DIRECTIONS FOR THIS TASK ▸
Look through the lines below; wherever the word "provide" appears, copy that line.

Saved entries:
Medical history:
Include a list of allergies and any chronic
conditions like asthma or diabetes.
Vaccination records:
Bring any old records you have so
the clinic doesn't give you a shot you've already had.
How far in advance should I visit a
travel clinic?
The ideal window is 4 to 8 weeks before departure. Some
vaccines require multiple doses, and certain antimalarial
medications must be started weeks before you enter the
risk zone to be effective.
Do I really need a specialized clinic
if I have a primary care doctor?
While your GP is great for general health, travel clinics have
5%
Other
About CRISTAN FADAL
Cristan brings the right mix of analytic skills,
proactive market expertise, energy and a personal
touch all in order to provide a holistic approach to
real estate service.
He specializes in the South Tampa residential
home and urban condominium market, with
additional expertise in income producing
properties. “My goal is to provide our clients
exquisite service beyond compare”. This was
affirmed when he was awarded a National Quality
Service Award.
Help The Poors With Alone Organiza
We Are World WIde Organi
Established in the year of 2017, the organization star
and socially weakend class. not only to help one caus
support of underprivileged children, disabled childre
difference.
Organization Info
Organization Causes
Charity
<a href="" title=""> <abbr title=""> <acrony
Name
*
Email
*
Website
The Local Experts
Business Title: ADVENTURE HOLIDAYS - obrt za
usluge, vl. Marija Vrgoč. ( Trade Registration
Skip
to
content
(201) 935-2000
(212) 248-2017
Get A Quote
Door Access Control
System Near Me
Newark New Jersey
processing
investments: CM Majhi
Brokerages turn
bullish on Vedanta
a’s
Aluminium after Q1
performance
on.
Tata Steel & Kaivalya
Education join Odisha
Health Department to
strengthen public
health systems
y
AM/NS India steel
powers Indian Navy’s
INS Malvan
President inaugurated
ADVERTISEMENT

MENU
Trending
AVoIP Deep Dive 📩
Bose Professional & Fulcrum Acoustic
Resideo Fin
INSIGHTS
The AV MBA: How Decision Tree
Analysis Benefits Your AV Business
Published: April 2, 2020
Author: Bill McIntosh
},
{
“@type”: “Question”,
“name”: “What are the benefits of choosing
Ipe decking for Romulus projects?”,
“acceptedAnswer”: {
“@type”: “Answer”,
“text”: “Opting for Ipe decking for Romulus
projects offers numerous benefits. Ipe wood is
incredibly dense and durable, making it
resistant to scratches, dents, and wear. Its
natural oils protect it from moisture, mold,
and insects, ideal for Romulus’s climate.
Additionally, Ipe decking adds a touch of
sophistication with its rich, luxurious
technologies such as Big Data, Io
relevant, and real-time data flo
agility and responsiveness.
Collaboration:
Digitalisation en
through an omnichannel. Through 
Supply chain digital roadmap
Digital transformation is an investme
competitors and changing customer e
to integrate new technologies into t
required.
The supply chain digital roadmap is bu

TASK SOLUTION ▸
touch all in order to provide a holistic approach to
properties. “My goal is to provide our clients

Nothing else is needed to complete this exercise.